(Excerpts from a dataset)
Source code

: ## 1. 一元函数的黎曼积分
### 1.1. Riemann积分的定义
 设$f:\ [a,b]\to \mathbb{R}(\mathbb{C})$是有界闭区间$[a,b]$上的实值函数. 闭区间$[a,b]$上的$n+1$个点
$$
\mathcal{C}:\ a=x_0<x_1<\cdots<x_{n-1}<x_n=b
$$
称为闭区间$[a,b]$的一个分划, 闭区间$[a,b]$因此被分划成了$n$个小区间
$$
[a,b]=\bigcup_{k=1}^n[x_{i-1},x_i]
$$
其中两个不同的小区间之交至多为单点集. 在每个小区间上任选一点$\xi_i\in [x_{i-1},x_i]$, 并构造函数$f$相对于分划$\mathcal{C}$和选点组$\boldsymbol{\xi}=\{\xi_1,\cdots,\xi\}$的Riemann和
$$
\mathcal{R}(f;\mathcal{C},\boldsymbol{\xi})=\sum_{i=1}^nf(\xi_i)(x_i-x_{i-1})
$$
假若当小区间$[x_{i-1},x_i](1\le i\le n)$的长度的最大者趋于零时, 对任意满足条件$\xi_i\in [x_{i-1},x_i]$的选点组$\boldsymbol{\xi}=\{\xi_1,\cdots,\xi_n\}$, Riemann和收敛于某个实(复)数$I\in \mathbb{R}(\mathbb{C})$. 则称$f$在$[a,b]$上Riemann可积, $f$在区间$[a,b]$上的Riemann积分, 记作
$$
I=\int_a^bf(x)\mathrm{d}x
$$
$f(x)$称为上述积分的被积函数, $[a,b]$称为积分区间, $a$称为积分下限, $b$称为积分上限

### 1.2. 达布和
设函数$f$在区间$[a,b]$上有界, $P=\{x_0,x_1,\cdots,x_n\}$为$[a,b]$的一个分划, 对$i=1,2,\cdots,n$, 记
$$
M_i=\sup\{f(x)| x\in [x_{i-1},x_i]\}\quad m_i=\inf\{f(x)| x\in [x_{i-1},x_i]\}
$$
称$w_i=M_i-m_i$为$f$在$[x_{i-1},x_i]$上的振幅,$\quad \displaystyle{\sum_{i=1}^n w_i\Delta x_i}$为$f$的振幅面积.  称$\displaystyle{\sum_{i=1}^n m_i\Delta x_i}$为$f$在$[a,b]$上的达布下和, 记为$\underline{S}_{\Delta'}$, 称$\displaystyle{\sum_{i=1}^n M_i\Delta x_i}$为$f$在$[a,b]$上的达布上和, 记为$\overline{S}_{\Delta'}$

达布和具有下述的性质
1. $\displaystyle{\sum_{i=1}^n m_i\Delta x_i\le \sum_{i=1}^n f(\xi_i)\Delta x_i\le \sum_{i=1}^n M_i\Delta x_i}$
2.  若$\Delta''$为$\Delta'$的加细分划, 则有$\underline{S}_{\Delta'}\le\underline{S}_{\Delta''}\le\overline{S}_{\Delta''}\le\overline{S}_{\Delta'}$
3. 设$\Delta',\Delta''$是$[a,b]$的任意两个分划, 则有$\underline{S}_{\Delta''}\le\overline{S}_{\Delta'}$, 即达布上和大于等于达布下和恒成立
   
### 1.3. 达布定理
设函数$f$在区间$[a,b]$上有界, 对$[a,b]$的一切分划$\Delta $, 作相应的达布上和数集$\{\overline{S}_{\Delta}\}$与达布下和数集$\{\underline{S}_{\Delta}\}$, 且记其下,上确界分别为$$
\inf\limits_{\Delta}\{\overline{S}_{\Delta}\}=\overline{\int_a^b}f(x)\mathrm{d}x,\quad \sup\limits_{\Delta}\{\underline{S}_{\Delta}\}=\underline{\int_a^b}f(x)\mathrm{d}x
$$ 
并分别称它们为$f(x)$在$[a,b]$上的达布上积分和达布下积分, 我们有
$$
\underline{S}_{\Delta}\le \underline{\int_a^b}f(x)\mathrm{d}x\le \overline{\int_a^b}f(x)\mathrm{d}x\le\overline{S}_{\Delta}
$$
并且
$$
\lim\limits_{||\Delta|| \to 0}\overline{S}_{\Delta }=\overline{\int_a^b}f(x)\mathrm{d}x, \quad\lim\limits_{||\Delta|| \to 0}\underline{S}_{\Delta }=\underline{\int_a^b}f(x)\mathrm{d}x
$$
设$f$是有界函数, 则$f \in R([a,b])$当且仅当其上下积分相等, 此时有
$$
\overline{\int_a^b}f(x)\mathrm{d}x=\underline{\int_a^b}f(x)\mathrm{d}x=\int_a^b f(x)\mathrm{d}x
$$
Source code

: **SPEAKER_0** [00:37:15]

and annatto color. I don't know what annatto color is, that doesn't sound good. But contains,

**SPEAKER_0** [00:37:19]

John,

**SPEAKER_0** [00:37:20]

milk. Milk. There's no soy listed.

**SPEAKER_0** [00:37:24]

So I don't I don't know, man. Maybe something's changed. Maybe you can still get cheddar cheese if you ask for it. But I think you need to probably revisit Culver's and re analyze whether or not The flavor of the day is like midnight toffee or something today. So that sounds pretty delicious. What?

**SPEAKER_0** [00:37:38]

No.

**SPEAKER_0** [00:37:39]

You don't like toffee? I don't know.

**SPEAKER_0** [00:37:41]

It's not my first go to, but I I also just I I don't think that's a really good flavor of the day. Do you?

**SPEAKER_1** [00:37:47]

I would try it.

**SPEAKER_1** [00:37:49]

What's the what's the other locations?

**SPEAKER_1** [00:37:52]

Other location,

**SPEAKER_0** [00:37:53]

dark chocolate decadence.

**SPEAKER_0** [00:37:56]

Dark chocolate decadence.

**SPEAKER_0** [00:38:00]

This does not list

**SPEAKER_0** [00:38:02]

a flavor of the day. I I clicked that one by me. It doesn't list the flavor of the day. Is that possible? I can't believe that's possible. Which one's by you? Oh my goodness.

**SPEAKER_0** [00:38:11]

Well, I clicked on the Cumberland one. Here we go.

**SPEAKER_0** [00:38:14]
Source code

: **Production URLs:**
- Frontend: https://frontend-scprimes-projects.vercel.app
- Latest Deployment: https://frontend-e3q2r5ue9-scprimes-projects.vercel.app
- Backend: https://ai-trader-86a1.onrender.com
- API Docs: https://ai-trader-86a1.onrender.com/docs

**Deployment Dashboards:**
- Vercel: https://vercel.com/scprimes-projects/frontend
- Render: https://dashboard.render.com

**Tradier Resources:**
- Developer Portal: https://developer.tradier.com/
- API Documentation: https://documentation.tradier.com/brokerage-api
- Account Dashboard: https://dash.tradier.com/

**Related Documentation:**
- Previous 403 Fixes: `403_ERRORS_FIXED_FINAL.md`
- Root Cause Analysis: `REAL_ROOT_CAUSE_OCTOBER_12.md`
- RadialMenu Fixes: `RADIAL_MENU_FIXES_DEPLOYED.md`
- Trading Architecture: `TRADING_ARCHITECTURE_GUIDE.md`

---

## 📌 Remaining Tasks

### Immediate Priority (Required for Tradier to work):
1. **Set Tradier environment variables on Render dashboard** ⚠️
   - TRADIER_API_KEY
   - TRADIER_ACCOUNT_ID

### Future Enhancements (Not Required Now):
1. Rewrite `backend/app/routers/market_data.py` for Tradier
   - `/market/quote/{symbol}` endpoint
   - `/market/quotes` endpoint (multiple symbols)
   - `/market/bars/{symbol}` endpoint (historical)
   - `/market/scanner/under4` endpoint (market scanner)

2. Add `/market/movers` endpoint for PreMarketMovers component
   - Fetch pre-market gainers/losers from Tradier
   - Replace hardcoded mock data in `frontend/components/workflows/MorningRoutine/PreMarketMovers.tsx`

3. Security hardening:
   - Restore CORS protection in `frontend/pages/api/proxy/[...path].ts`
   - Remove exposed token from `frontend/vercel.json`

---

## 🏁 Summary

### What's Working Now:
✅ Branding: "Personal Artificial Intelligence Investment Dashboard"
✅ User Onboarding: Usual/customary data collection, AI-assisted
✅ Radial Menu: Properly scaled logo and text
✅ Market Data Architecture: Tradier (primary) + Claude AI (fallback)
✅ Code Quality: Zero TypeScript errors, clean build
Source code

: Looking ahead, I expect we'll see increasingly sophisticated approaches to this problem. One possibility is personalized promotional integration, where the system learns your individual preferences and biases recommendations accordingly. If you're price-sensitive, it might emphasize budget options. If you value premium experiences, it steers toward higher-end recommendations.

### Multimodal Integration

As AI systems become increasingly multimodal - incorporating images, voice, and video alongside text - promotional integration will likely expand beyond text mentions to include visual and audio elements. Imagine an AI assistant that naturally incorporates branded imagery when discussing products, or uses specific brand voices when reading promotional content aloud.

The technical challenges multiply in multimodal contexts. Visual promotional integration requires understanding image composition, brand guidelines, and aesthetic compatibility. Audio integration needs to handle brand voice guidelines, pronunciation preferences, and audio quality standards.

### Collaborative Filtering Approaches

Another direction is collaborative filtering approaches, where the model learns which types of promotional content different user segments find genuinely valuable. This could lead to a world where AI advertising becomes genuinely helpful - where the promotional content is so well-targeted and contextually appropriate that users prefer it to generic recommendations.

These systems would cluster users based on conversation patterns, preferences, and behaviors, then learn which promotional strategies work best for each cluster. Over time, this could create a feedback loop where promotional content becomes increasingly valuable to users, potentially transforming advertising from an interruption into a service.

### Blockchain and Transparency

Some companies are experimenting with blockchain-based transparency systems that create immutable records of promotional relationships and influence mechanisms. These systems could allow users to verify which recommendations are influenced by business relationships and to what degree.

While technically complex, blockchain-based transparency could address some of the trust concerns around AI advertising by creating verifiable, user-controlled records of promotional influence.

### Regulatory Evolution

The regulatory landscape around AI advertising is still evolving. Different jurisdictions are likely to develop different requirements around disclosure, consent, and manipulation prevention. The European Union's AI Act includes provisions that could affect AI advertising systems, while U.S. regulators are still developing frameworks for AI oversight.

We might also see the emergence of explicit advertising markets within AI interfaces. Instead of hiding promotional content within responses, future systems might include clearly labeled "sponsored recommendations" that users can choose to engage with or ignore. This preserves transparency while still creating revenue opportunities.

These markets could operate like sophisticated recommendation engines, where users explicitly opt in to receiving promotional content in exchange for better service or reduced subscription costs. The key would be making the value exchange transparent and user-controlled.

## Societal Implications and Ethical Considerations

# Task requirements
The lines to output run from the one containing "Another direction is" through the last line of the records above; repeat them exactly and nothing more.

# Your response
Another direction is collaborative filtering approaches, where the model learns which types of promotional content different user segments find genuinely valuable. This could lead to a world where AI advertising becomes genuinely helpful - where the promotional content is so well-targeted and contextually appropriate that users prefer it to generic recommendations.

These systems would cluster users based on conversation patterns, preferences, and behaviors, then learn which promotional strategies work best for each cluster. Over time, this could create a feedback loop where promotional content becomes increasingly valuable to users, potentially transforming advertising from an interruption into a service.

### Blockchain and Transparency

Some companies are experimenting with blockchain-based transparency systems that create immutable records of promotional relationships and influence mechanisms. These systems could allow users to verify which recommendations are influenced by business relationships and to what degree.

While technically complex, blockchain-based transparency could address some of the trust concerns around AI advertising by creating verifiable, user-controlled records of promotional influence.

### Regulatory Evolution

The regulatory landscape around AI advertising is still evolving. Different jurisdictions are likely to develop different requirements around disclosure, consent, and manipulation prevention. The European Union's AI Act includes provisions that could affect AI advertising systems, while U.S. regulators are still developing frameworks for AI oversight.

We might also see the emergence of explicit advertising markets within AI interfaces. Instead of hiding promotional content within responses, future systems might include clearly labeled "sponsored recommendations" that users can choose to engage with or ignore. This preserves transparency while still creating revenue opportunities.

These markets could operate like sophisticated recommendation engines, where users explicitly opt in to receiving promotional content in exchange for better service or reduced subscription costs. The key would be making the value exchange transparent and user-controlled.

## Societal Implications and Ethical Considerations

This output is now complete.